J’ai enfin pu croiser le regard du prédateur mythique et même voir grandir les louveteaux.
Mais au terme de ce magnifique voyage s’est posée la question des limites de cette intimité…
Le loup n’a pas que des amis, je suis un humain et l’animal pourchassé ne doit pas baisser la garde.
J’ai donc décidé, au terme de ces trois années extraordinaires, de quitter le territoire et de les laisser…
Aujourd’hui, même si je pense avoir pris une décision de bon sens, j’ai beaucoup de mal à me résoudre à abandonner cette quête de compréhension et d’émerveillement car de nombreuses questions se posent à moi.
Les loups m’ont fait grandir, et je réalise aujourd’hui que l’aventure incroyable que j’ai pu vivre à leurs côtés n’est pas du tout un aboutissement ou une fin, mais au contraire, un début… Le début d’un chemin, d’un questionnement, une quête naturaliste et philosophique qui me conduira encore plus près des mystères du monde sauvage.
Alors oui je dois quitter la vallée mais je sais maintenant qu’un nouveau voyage s’offre à moi. Un voyage qui m’offrira de nombreuses réponses aux questions que je me pose.
Cette occasion va m’être donnée par les loups eux-mêmes.
Les mécanismes complexes qui régissent la vie sociale des loups et l’organisation de la meute excitent ma curiosité et vont me conduire à repartir à leurs côtés sans savoir ni où, ni combien de temps. Une nouvelle immersion, une nouvelle obsession et un nouveau souffle de liberté…

© Bertrand Bodin

Au cours des années passées dans la vallée sauvage au contact de la meute, j’ai pu observer de mes yeux le fonctionnement des grands équilibres primordiaux auxquels sont soumis les animaux sauvages et notamment les grands prédateurs. Il y a urgence à préserver ce monde sauvage dans nos sociétés de plus en plus urbanisées. C’est l’une de mes obsessions.
J’ai constaté que le nombre de loups présents sur le territoire restait sensiblement le même d’année en année. Une régulation indispensable à la bonne conservation des ressources en nourriture, c’est-à-dire des proies dont dépendent les loups. C’est en fait la quantité de proies disponibles qui régule le nombre de prédateurs présents sur un territoire.

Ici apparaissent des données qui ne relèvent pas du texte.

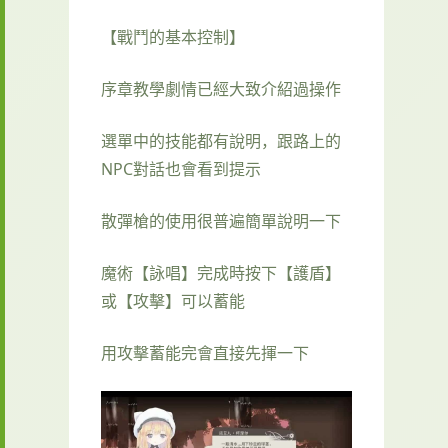
【戰鬥的基本控制】
序章教學劇情已經大致介紹過操作
選單中的技能都有說明，跟路上的
NPC對話也會看到提示
散彈槍的使用很普遍簡單說明一下
魔術【詠唱】完成時按下【護盾】
或【攻擊】可以蓄能
用攻擊蓄能完會直接先揮一下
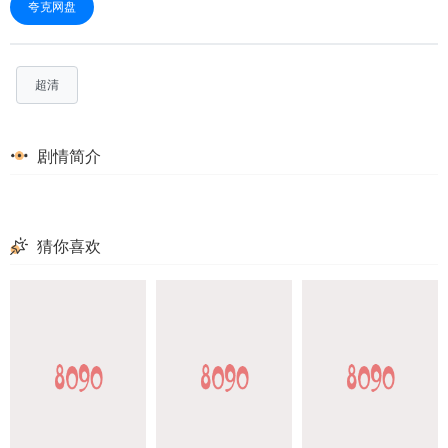
夸克网盘
超清
剧情简介
猜你喜欢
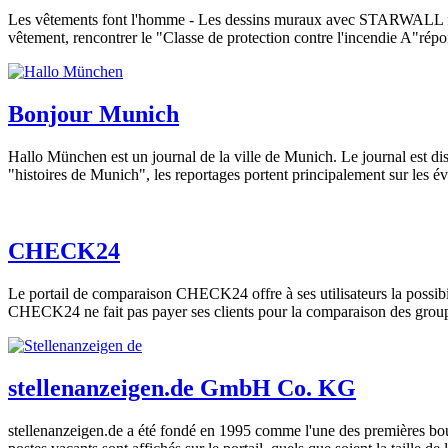
Les vêtements font l'homme - Les dessins muraux avec STARWALL font l
vêtement, rencontrer le "Classe de protection contre l'incendie A"répo
Bonjour Munich
Hallo München est un journal de la ville de Munich. Le journal est distr
"histoires de Munich", les reportages portent principalement sur les é
CHECK24
Le portail de comparaison CHECK24 offre à ses utilisateurs la possibilit
CHECK24 ne fait pas payer ses clients pour la comparaison des groupe
stellenanzeigen.de GmbH Co. KG
stellenanzeigen.de a été fondé en 1995 comme l'une des premières bour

Le loup a donc un caractère territorial, ce qui signifie que la meute constituée défend son territoire contre les intrus et ne supporte pas un trop grand nombre d’individus sur ce fameux territoire. Les jeunes vont devoir partir à la conquête de nouveaux espaces disponibles. On appelle ces jeunes loups erratiques les loups dispersés… Ce sont eux qui vont me donner l’occasion de quitter la vallée sauvage et dans leur sillage, de vivre une nouvelle aventure. Un nouveau défi, une enquête complexe et passionnante entre nature sauvage et civilisation dévastatrice.